══ Extract to read ══

Sunday, June 25, 2006

Rubber Chickens + Slime = Lawsuit?

First of all, I would like to appologize for the large gaps between my recent posts. Apparently, I am finally busy at work everyday. Even worse, I am out of the office four days a week walking around New York City gathering GPS data. It's not that bad I guess. I get a nice farmers tan since I can't walk around without my shirt on. It was actually pretty exciting last week because we almost got arrested for taking pictures of the Whitestone Bridge. It was awesome. Good thing I wasn't carrying my company issued machete. Anyway, since it is Sunday and I should be doing plenty of things other than write blog posts I will make this one short and sweet.

I was lying on the couch this afternoon (because it's raining outside for a change, damn northeast weather) flipping through the channels on the old idiot box and came across an old favorite: Double Dare. That Mark Summers really used that show as a launching pad for his career. In case you didn't know he now has a show on Food Network where he reviews all of the unhealthy food that makes America great...and obese.

═══

Exercise instructions: Please repeat the blog post above word for word, from its date line through its final sentence.

══ Extracted material ══

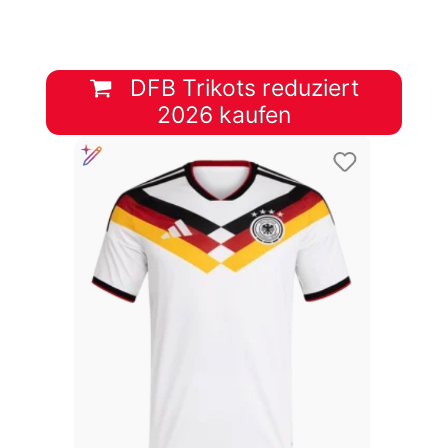
DFB Trikots reduziert
2026 kaufen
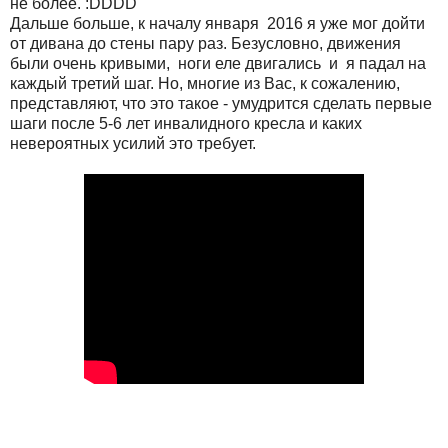
не более. :
DDDD
Дальше больше, к началу января 2016 я уже мог дойти
от дивана до стены пару раз. Безусловно, движения
были очень кривыми, ноги еле двигались и я падал на
каждый третий шаг. Но, многие из Вас, к сожалению,
представляют, что это такое - умудрится сделать первые
шаги после 5-6 лет инвалидного кресла и каких
невероятных усилий это требует.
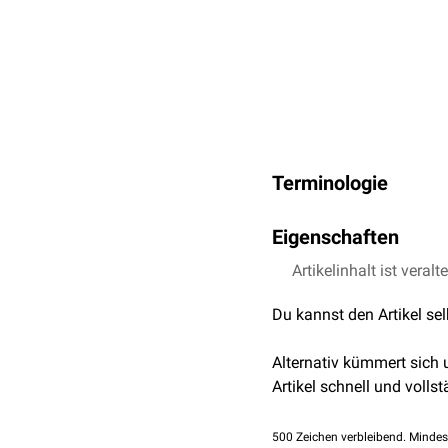
Terminologie
Die Terminologie ist unei
Eigenschaften
oft nur die Scheidezähne
zu den Frontzähnen.
Die Frontzähne weisen v
Artikelinhalt ist veralt
Winkelmerkmal
Du kannst den Artikel se
Krümmungsmerkmal
Wurzelmerkmal
Alternativ kümmert sich
Artikel schnell und vollst
500
Zeichen verbleibend. Mindes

═══

Result of the exercise:
Sunday, June 25, 2006

Rubber Chickens + Slime = Lawsuit?

First of all, I would like to appologize for the large gaps between my recent posts. Apparently, I am finally busy at work everyday. Even worse, I am out of the office four days a week walking around New York City gathering GPS data. It's not that bad I guess. I get a nice farmers tan since I can't walk around without my shirt on. It was actually pretty exciting last week because we almost got arrested for taking pictures of the Whitestone Bridge. It was awesome. Good thing I wasn't carrying my company issued machete. Anyway, since it is Sunday and I should be doing plenty of things other than write blog posts I will make this one short and sweet.

I was lying on the couch this afternoon (because it's raining outside for a change, damn northeast weather) flipping through the channels on the old idiot box and came across an old favorite: Double Dare. That Mark Summers really used that show as a launching pad for his career. In case you didn't know he now has a show on Food Network where he reviews all of the unhealthy food that makes America great...and obese.